Do we just need smarter people at the Federal Reserve?
January 17th, 2012No, no, no! Emphatically, NO!
This Friday, I covered the release of five-year-old transcripts last week by the Federal Reserve which show just how clueless everyone at the Fed was about the impending housing crisis and economic crash. If you didn’t give it a read, I highly recommend you check it out so you can marvel for yourself at “just how clueless everybody at the Federal Reserve was about the very thing that they are supposed to be the most well-informed and best-able to forecast and positively influence.”
In the article, I also point that there were many economic commentators (mostly of the Austrian school of economic thought) like Congressman Ron Paul and investment broker Peter Schiff who were able to predict the economic calamity to come, even with with less privileged knowledge than that available to the Federal Reserve’s open market committee members. So is the solution to simply fire Ben Bernanke and company (as Newt Gingrich proposes) and replace them with “smarter” people like those who saw the housing crash coming literally years in advance? No!
As with many (maybe most) problems, the problem isn’t people, it’s process. The problem isn’t bad leadership, it’s the critically-flawed premise that a very small group of really smart people can successfully lead the trillions of economic decisions made by an entire world full of people– even if they really are “really smart” like those who saw the crash coming. It is in fact, those people who predicted the crash who said that the crash would happen as a result of central economic planning. Even the smartest person in the world cannot successfully run a critically-flawed system.

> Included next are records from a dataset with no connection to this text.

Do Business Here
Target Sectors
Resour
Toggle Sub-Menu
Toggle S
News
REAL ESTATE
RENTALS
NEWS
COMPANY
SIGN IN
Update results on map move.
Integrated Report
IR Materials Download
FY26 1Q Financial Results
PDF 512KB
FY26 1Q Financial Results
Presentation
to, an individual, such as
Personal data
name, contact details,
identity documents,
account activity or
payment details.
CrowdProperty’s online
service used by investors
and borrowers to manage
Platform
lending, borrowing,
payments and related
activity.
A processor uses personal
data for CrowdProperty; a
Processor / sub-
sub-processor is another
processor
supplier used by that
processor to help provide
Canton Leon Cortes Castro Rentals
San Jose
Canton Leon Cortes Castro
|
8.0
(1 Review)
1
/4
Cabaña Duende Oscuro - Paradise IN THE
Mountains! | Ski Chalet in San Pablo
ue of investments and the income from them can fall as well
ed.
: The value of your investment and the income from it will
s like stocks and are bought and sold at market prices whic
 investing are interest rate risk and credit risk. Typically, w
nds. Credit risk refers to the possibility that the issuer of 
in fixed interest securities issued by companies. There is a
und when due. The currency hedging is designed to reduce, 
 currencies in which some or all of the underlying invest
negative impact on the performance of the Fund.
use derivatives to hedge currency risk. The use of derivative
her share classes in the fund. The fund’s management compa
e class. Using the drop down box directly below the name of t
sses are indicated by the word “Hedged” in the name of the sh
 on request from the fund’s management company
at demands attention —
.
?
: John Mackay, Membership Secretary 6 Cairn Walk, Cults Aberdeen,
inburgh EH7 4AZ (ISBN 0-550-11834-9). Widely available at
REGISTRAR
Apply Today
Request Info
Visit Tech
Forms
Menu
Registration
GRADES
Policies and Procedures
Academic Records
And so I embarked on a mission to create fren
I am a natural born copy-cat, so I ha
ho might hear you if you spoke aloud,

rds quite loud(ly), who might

So what is the critical flaw in the system? As Austrian economist, F. A. Hayek wrote in The Fatal Conceit: “The curious task of economics is to demonstrate to men how little they really know about what they imagine they can design.” The flaw in the system is its premise that anybody could possibly have enough knowledge over something as complex as the modern global economy that they can guide and engineer its success better than the aggregate result of billions of human beings peacefully pursuing their own separate interests, cooperating and exchanging with each other on a mutually voluntary basis for their mutual benefit.
In a system like this (which some of us call “free market capitalism”), reality reigns supreme. The reality is that you cannot consume something you haven’t produced. You cannot magically conjure wealth and prosperity into existence. There ain’t no such thing as a free lunch. Risks or rewards come with every human action, and so material success results from the success of individual decision making. The false pretense of economic central planning is that the central planners can outsmart reality, that they can engineer a better future for people than their response to the natural and already-existing incentives of a reality that rewards productive behavior and does not reward unproductive behavior.
But any revolt against reality is doomed to fail. Revolt against the reality of gravity by jumping off of a cliff, and you’ll find that reality will not be cheated. Try to conjure up a free lunch for the world’s people via the printing press, and you’ll find that there ain’t no such thing as a free lunch. Try to engineer their behavior better than they can, and you’ll find that the reality of incentives and disincentives in our world– and their trillions of separate responses to those realities– would have done a better job. Those critics of the Federal Reserve who predicted the housing crisis don’t imagine they would have done better. Their argument is that the Federal Reserve shouldn’t have done anything at all. They want you to be free to make your own decisions, and they believe you and a billion others would do a better job than any central planner.